L’héritière Le Pen n’en reste pas moins traumatisée par les méthodes de son père, qui avait fait de l’ingérence sa signature politique, y compris après la désignation officielle de sa successeure. "Je n’ai pas reproduit ce qui s’est passé avec mon père, affirme-t-elle aujourd’hui. Je n’ai pas voulu faire ça, le [NDLR : Jordan Bardella] mettre sous tutelle." Elle a préféré modeler son héritier, jusqu’à le laisser s’émanciper. "Jordan Bardella n’a jamais été mis sous ma tutelle, il ne le sera jamais, répète-t-elle à l’envi.

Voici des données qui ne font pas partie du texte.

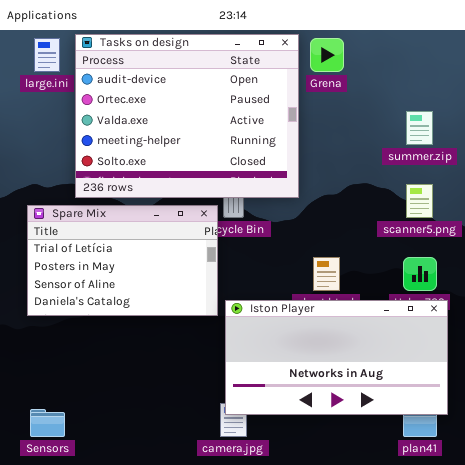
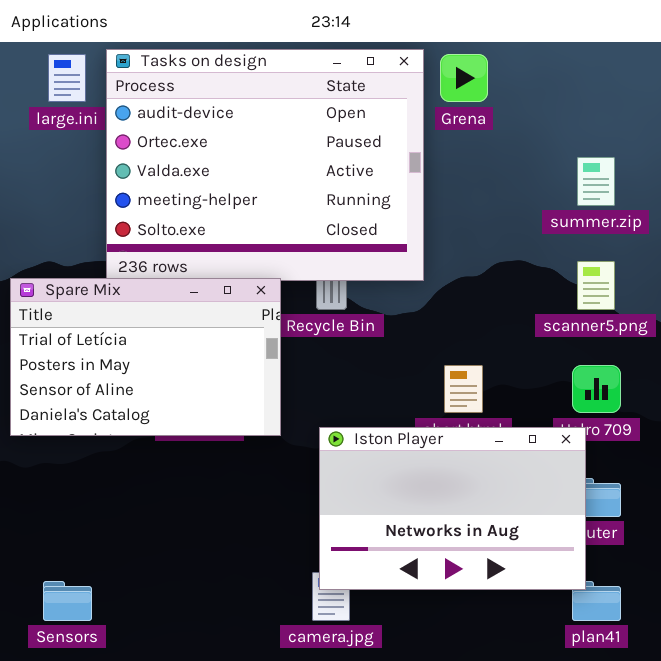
Spare Mix: [27,205,218,316] -> [10,278,281,436], moved
Iston Player: [225,300,448,415] -> [319,427,586,590], resized

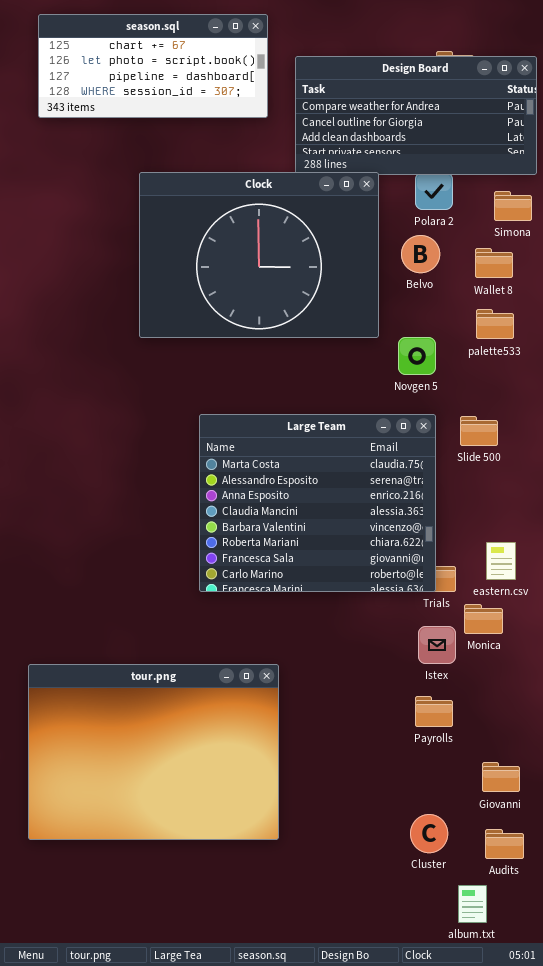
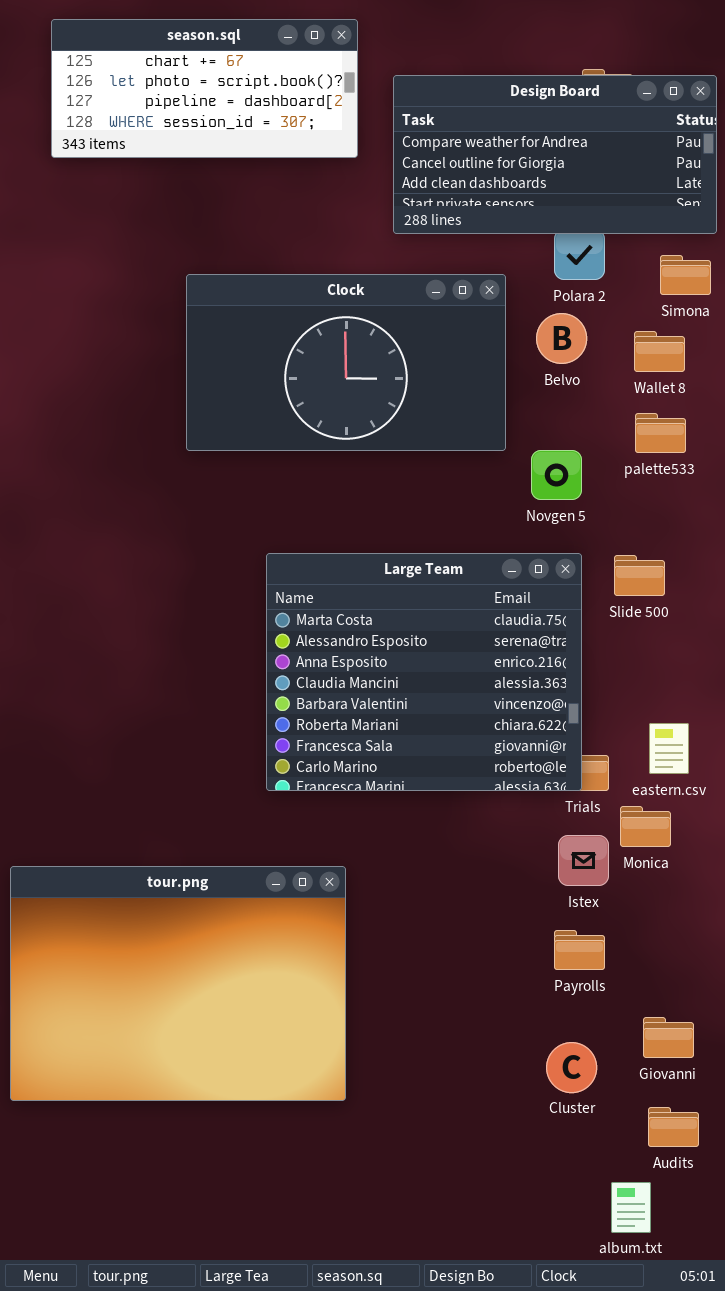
Clock: [139,172,379,338] -> [186,274,506,451], resized
tour.png: [28,664,279,840] -> [10,866,346,1101], moved
Cluster: [410,814,448,853] -> [546,1042,597,1093], moved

C’est un homme libre, convaincu, et par conséquent s’il a besoin, si je ne peux pas être candidate, et qu’il est donc candidat, c’est lui qui déterminera à quel niveau il a besoin de ma présence, de mes conseils, de l’expérience qu’est la mienne."

C’est aussi une affaire de contrôle. Potentiellement privée de la possibilité d’une candidature par sa condamnation judiciaire, Marine Le Pen jure se détacher d’une décision sur laquelle elle n’a pas de prise. Le choix de son héritier, en revanche, reste son domaine réservé. C’est elle qui l’a déniché, voilà plus de sept ans, pour le propulser tête de liste des élections européennes. Elle qui l’a fait monter en interne, parfois contre l’avis de ses proches, le poussant à prendre la tête de ce parti dont la gestion lui pesait tant. Elle, finalement, qui l’a construit. Le dauphin, lui, joue tout aussi bien le jeu. S’efforçant, à chaque prise de parole, de rappeler ce qu’il doit à son mentor, combien il lui en est reconnaissant, et l’assurer de sa fidélité éternelle. Une promesse d’autant plus facile à tenir que la décision de la cour d’appel du 7 juillet pourrait lui permettre de se passer de toute trahison.